Co Operative Society: Registration required, shares, Salary, Dividend, Compulsory Audits, Tax @ 30%.
Most of the societies, nowadays are found to be carrying on business activities. The profits and gains from such business by society are to be determined according to the regularly employed method for such computation and according to accepted commercial principles. The approach adopted by society must be consistently followed every year. Thus, a co-operative society may adopt a cash basis method or a mercantile basis method. What is important is that the same system should generally be continued.
Limited Liability Partnership (LLP):
Under LLP (Limited Liability Partnership) the liability of at least one member is unlimited whereas rest all the other members have limited liability, limited to the extent of their contribution in the LLP. Unlike general partnership this kind of partnership does not get terminated by the death or insolvency of the limited partners. It is governed by Limited Liability Partnership Act of 2008.
Almost similar to Partnership with no limit on number of Partners but with limited liability to partners.
Private Limited Company (Pvt.): Key Highlights: Registration required with minimum 2 & maximum 50 members, shares, Salary to all working Directors, Dividend after payment of taxes. Costly because of compliances and audits, many restrictions on loans, interested party transactions, strict compliances, heavy penalty for delay. Compulsory Audits.
Public Limited Company (Company): Key Highlights: Registration required with minimum 7 members with no upper limit, shares, Salary to all working Directors, Dividend after payment of taxes. Costly because of compliances and audits, many restrictions on loans, interested party transactions, strict compliances, heavy penalty for delay. Compulsory Audits of accounts and normally preferred for large venture. Generally preferred where outside Investors are insisting.

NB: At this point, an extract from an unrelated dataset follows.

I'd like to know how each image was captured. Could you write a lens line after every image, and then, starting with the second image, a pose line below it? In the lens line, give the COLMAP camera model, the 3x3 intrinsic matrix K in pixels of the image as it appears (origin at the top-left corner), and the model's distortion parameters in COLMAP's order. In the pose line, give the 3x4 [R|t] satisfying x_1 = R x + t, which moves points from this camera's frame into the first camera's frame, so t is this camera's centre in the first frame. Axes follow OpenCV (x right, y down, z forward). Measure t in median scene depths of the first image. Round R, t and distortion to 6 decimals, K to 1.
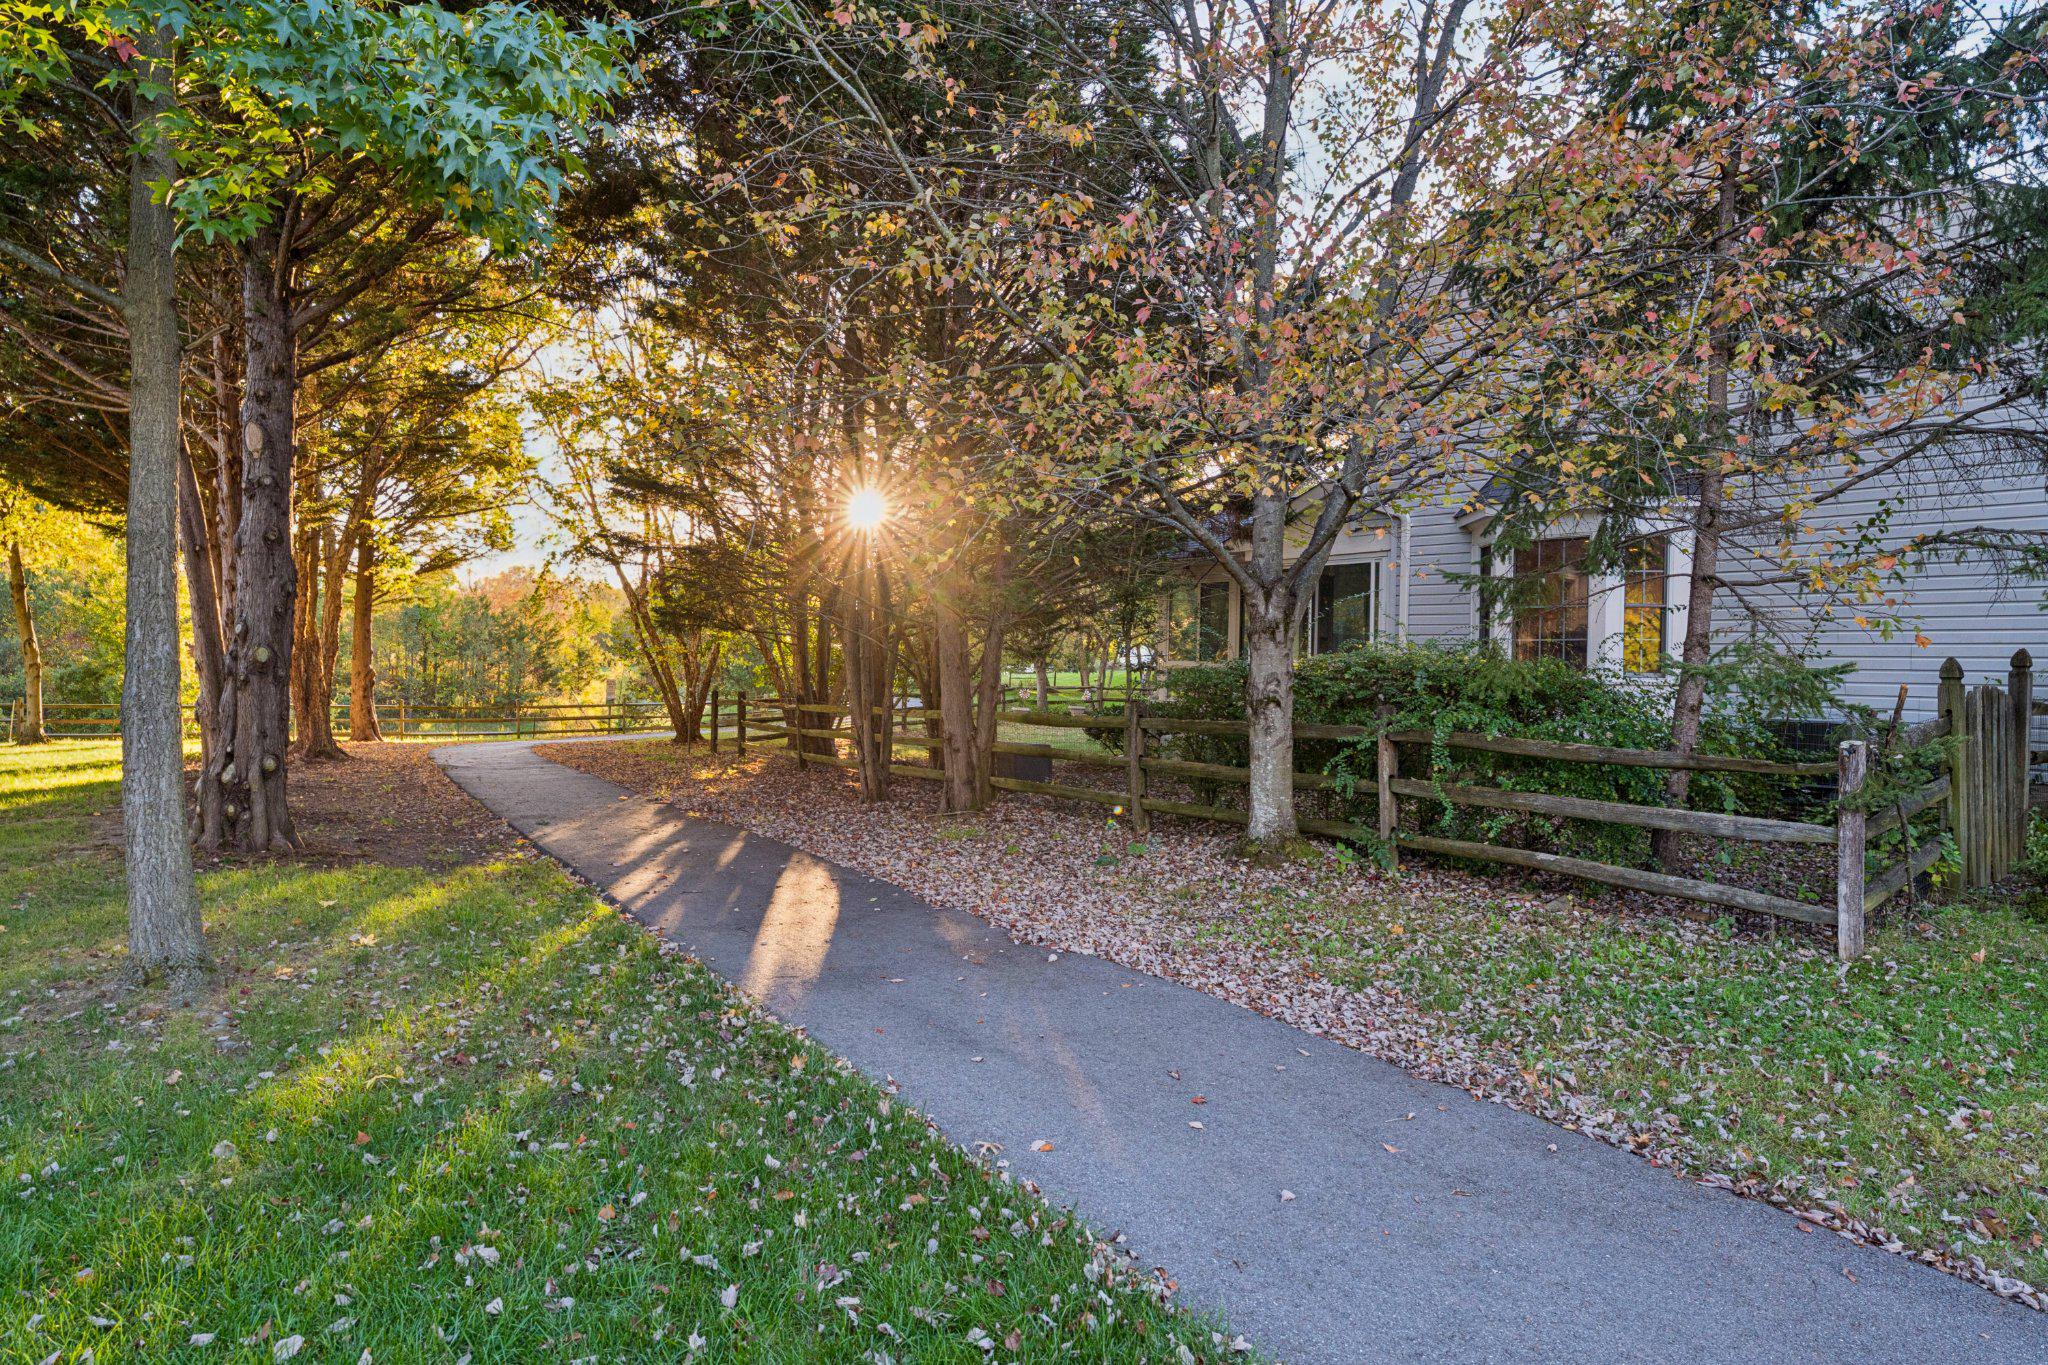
lens RADIAL K [[1154.1, 0, 1020.1], [0, 1154.1, 669.3], [0, 0, 1]] dist [0.002145, 0.000620]
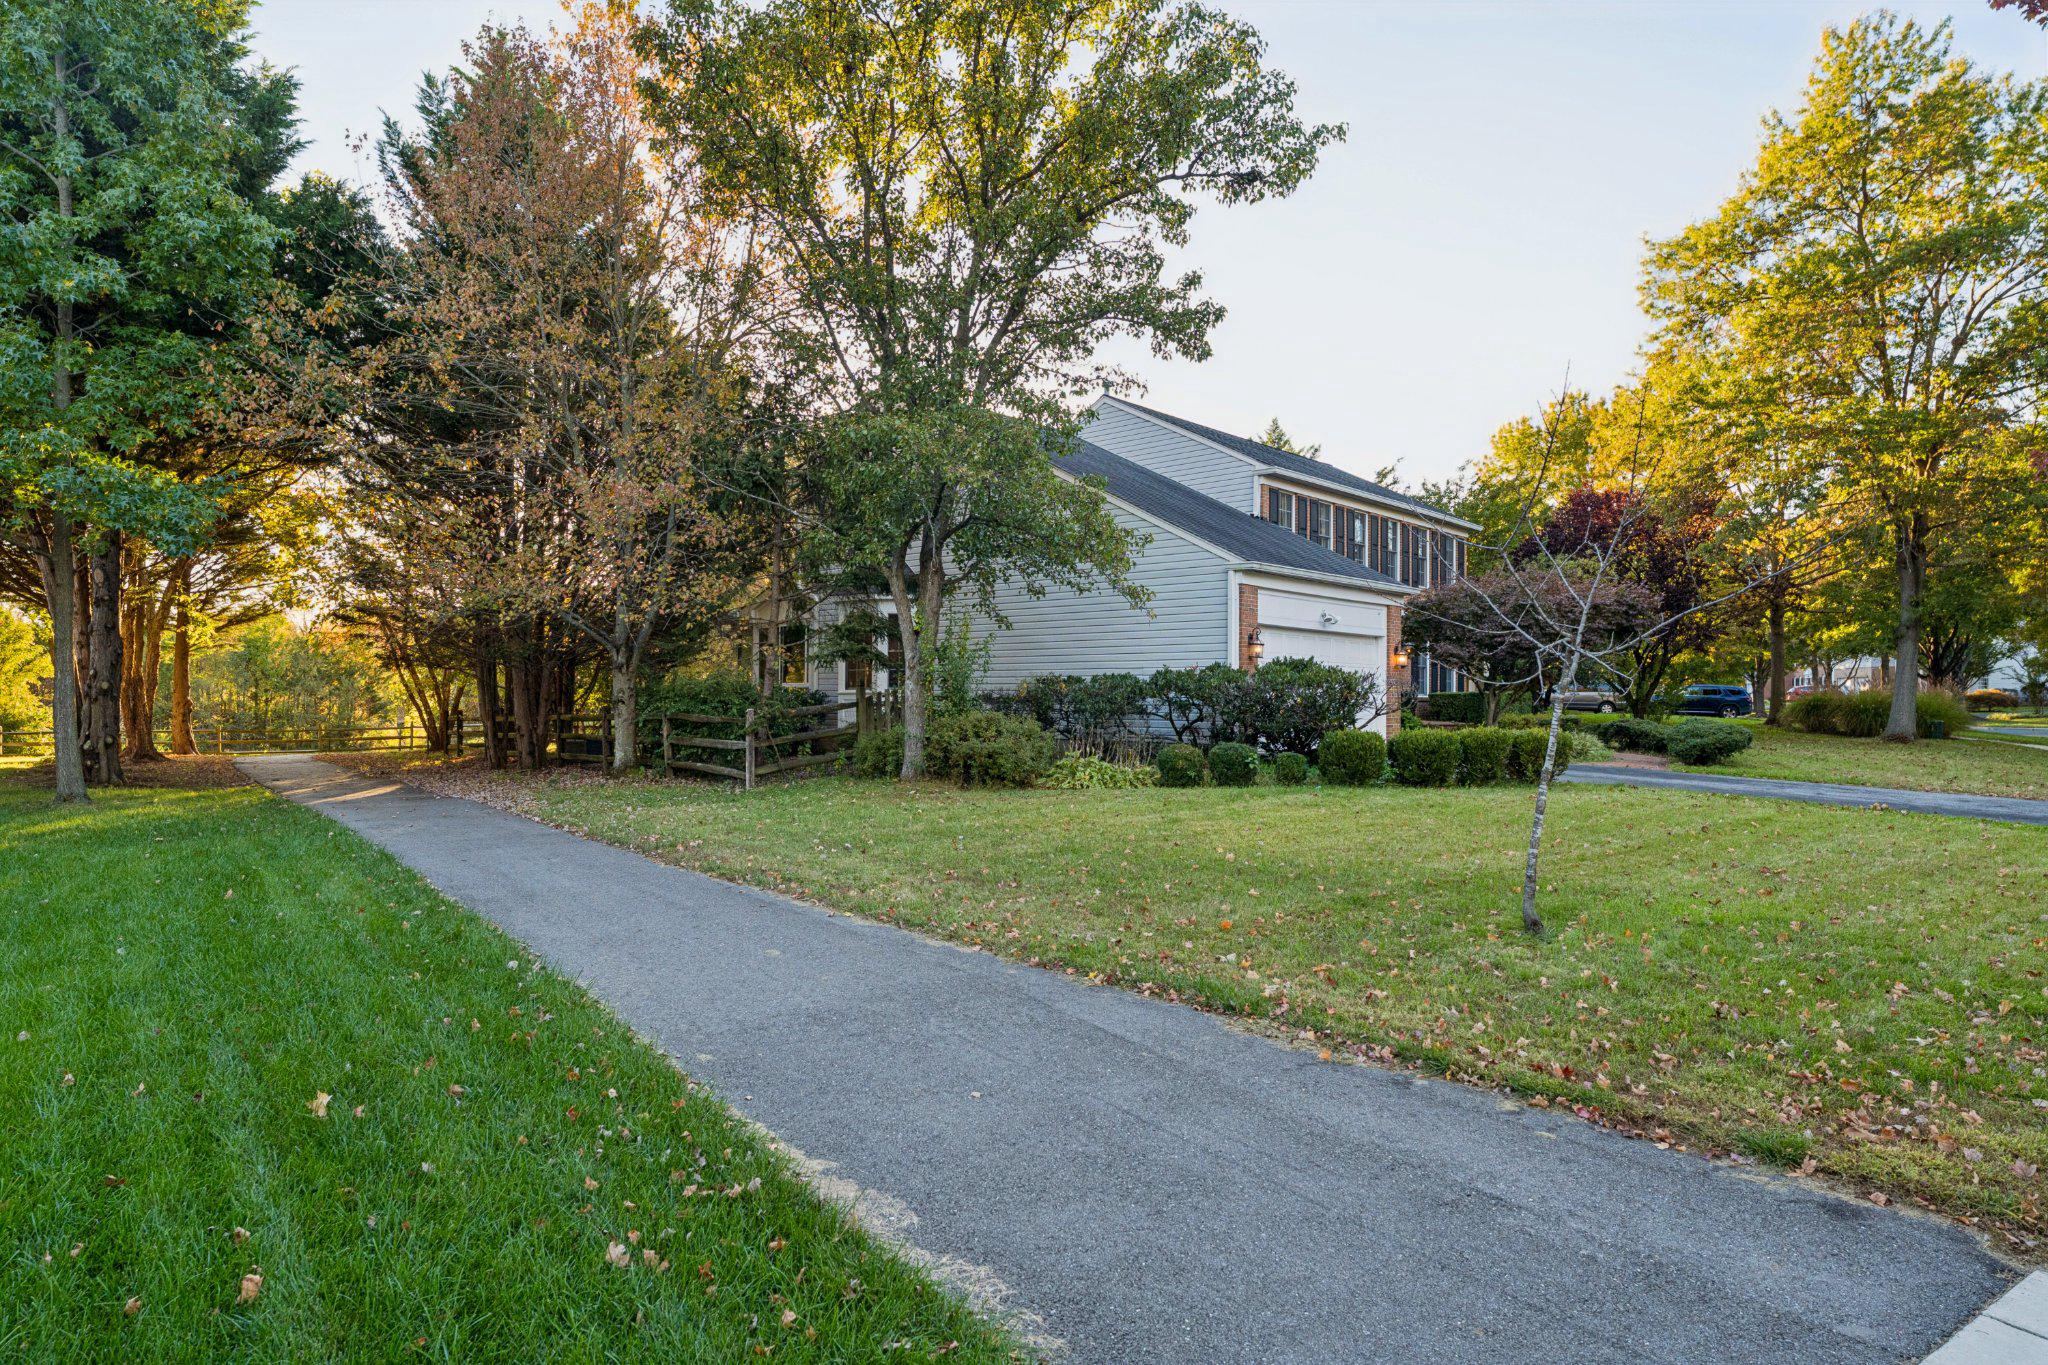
lens RADIAL K [[1154.1, 0, 1028.3], [0, 1154.1, 693.1], [0, 0, 1]] dist [0.002145, 0.000620]
pose [[0.994927, -0.013068, 0.099750, 0.319765], [0.013549, 0.999900, -0.004142, 0.013307], [-0.099686, 0.005472, 0.995004, -0.500568]]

Liaison Office Liaison Office is a kind of representative office which is set up to understand the business and investment environment. It is barred from taking up any commercial/industrial/trading activity and its role is limited to aggregation of information and promotion of exports/imports. It has to maintain itself out of inward remittances received from the parent company.
There are provisions for Conversion of Existing Business Entity like Proprietary or Partnership firm to LLP, Pvt Ltd. Company or Public Limited Company to scale of your business or Profession.
Basic requirements for any Entity:
· Shops Establishment License from Municipality
· PAN Number
· TAN (for TDS Deductions & payments)
· GST (Minimum Turnover Rs.40 lakh)
· Professional Tax is a kind of tax charged by various State Governments. The tax is charged on the income earned by individuals who are engaged in various businesses & professions and to be paid by business entity as well as deducted from Employee`s monthly salary as per slabs.
· Labour Laws Applicability: Over 20 Employees
· Maintenance of Books: As per Income Tax, If Total Receipts exceeds RS. 25 Lakh in a year
· Bank Account-Bank would ask for PAN & Registration Document.
· Chartered Accountant Certificate to open Bank Current Account is desired by many Banks.